Beberapa saat kemudian kami keluar ke teras dan duduk menikmati jalanan. Dan mungkin sudah seharusnya, akhirnya aku merasa geli dan malu mendapati diriku menangis karena seorang wanita. Keesokan paginya kami duduk lagi di teras berempat dengan dua adikku, sambil menyantap pisang rebus. Hari ini Rabu dan tanggal merah, dua adikku berbahagia layaknya seorang yatim melihat bapaknya bangkit dari kubur. Mereka mengajakku mengobrol, mengajakku bernyanyi dan main tebak-tebakan. Aku tahu, mereka mencoba menghiburku dengan kemudian memunculkan ide jalan-jalan ke pantai saat waktu sore. Aku terharu dan mensyukuri mempunyai dua adik perempuan yang berhati mulia yang juga glowing seperti seng.

Setelah ide itu muncul Ibu segera membuat nasi piramid dan dua puluh tidaktahu isi dan tiga puluh kue USB ala-ala Amerika. Pukul empat sore kami jalan ke pantai dan menggelar tikar di bawah pohon kelapa.
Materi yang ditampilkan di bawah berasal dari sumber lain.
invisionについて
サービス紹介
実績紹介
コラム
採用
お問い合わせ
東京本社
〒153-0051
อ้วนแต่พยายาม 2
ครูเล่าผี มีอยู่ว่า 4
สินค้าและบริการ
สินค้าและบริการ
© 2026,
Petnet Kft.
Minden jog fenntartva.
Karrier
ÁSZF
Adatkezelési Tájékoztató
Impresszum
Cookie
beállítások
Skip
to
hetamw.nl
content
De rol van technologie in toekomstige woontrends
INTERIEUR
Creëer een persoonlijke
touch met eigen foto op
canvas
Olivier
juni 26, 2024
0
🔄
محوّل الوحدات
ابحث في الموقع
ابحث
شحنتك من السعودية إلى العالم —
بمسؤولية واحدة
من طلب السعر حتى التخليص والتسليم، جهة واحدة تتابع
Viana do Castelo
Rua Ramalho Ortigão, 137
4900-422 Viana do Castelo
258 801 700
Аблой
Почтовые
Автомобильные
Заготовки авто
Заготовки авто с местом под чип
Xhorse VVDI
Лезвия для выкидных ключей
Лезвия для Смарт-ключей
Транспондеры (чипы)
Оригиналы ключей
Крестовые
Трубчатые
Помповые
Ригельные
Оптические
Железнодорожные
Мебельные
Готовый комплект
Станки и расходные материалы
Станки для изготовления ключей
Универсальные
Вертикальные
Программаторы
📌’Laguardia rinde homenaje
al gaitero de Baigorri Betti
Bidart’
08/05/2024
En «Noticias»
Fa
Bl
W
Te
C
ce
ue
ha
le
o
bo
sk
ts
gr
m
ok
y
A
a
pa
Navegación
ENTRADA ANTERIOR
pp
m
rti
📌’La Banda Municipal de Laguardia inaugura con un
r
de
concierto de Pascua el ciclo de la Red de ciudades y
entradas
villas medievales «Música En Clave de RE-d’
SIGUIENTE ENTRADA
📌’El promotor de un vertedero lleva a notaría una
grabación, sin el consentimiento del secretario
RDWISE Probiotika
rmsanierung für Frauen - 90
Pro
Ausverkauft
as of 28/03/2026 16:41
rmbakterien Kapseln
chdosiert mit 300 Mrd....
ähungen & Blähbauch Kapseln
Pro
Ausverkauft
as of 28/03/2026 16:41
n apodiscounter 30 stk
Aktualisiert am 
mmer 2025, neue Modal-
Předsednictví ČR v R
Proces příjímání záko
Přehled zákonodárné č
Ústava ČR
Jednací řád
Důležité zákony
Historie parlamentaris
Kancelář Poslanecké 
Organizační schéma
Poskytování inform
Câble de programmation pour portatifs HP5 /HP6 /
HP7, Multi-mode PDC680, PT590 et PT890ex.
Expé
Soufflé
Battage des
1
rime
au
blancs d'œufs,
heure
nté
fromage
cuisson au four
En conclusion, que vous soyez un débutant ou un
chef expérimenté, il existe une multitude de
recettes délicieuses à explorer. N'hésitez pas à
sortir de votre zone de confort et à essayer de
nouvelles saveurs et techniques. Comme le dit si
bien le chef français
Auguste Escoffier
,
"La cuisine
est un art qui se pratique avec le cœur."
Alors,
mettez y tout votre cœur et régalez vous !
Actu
Dan adik-adikku melempar tebak-tebakan.

“Minuman apa yang nikah diam-diam? Nutrisiri.”

Si bungsu terpingkal-pingkal.

“Kenapa matahari tenggelam? Karena ngga bisa berenang.” Kali ini aku yang terpingkal-pingkal.

Adikku yang satunya tidak mau kalah. “Minuman apa yang taat agama? Nutrisyar’i.”

Lalu tiba-tiba Ibu juga lempar tebak-tebakan.

“Siapakah laki-laki yang ada di sana?” Ibu menunjuk ke suatu arah.

“Yang mana, Bu?” Tanya adikku yang bungsu.

“Oh itu suaminya Kak Perling, Bu.” Jawab adikku yang satunya. “Lah itu yang dibawanya bukan Kak Perling. Siapa ya?”

*Penggalan puisi Avianti Armand, yang menginspirasi cerita ini.[]
 
 
 
 
 
*Penulis merupakan mahasiswa Fakultas Ushuluddin Universitas Al-Azhar.